Recycling Lunigiana Style · Apr 7, 11:57 PM by James Martin
Recycling in Italy is in a state of flux. When we made our triumphant spring return to the Lunigiana a week ago, a plethora of bins and bags were waiting for us. They are part of the latest recycling plan, put in place most likely to avoid the dreaded Naples refuse problem.
Here’s a picture of the instructions. They look complicated, don’t they?

And here’s the hardware:
There’s actually more here than you think. Some stuff is nested. You have your casetta bianca and cassetta grigio, white and gray boxes. The white is for paper, books and cartons, stuff like that. The gray is for bottles and cans.
There are three colors of big sacks and one bio sack. The small bio sack goes inside the brown trash bin and is used for the umido kitchen stuff, the humid trash—things that compost, like fruit and vegetable material and those coffee pucks that exit from the espresso machine. The blue sacks are for plastic bottles and other thin-walled plastic things. The green sacks are for the garden stuff, old leaves and grass, that sorta thing. The big gray sacks are for the non-recyclable objects: plates, plastic cups, light bulbs, audio and video cassettes and your rubber objects (you devil you).

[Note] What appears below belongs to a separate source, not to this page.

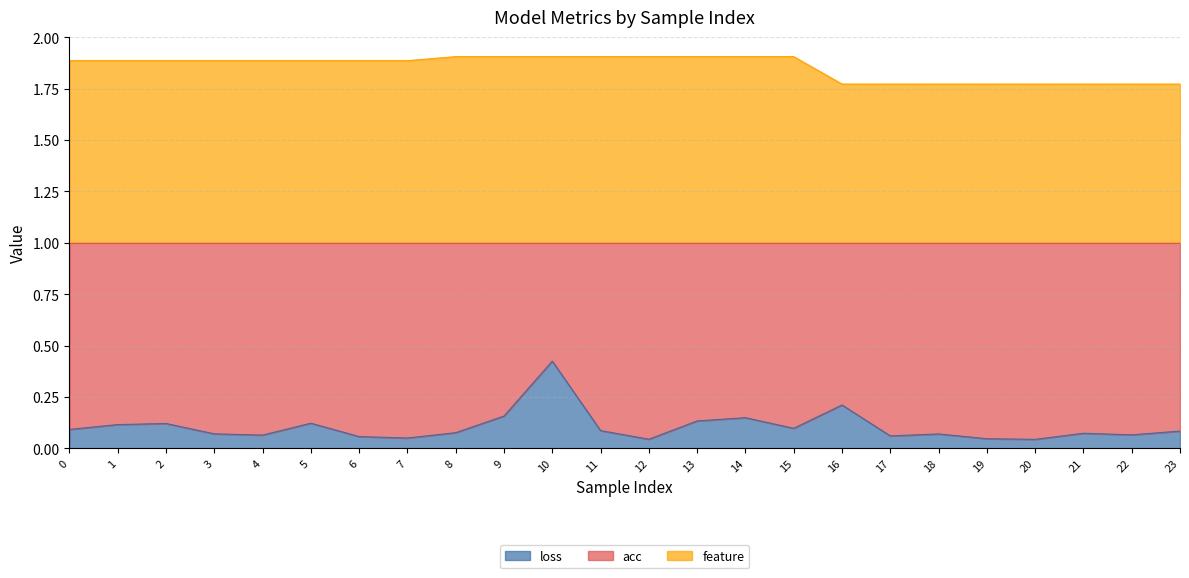

At which category does loss reach its first local valley?

4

There is a day for everything to be set out in front of your house. The service is, in fact, called porta a porta or door to door. Thus the big dumpster at the end of our little road is gone, and we can now actually make the sharp turn into our little raod with no more than three up-and-backs.
The umido gets three pick-up days: Monday, Wednesday and Friday. The green garden stuff goes out on Saturday, and plastic on Wednesday, and the paper on Tuesday.
Frankly, it’s gonna take some getting used to. I mean, I hardly know where to throw things any more. It’s really complicated; the rules are lots more specific than I’ve outlined here.
One thing I do know. After this experience, my Italian vocabulary will be quite strong in the area of refuse. I will talk trash like a pro.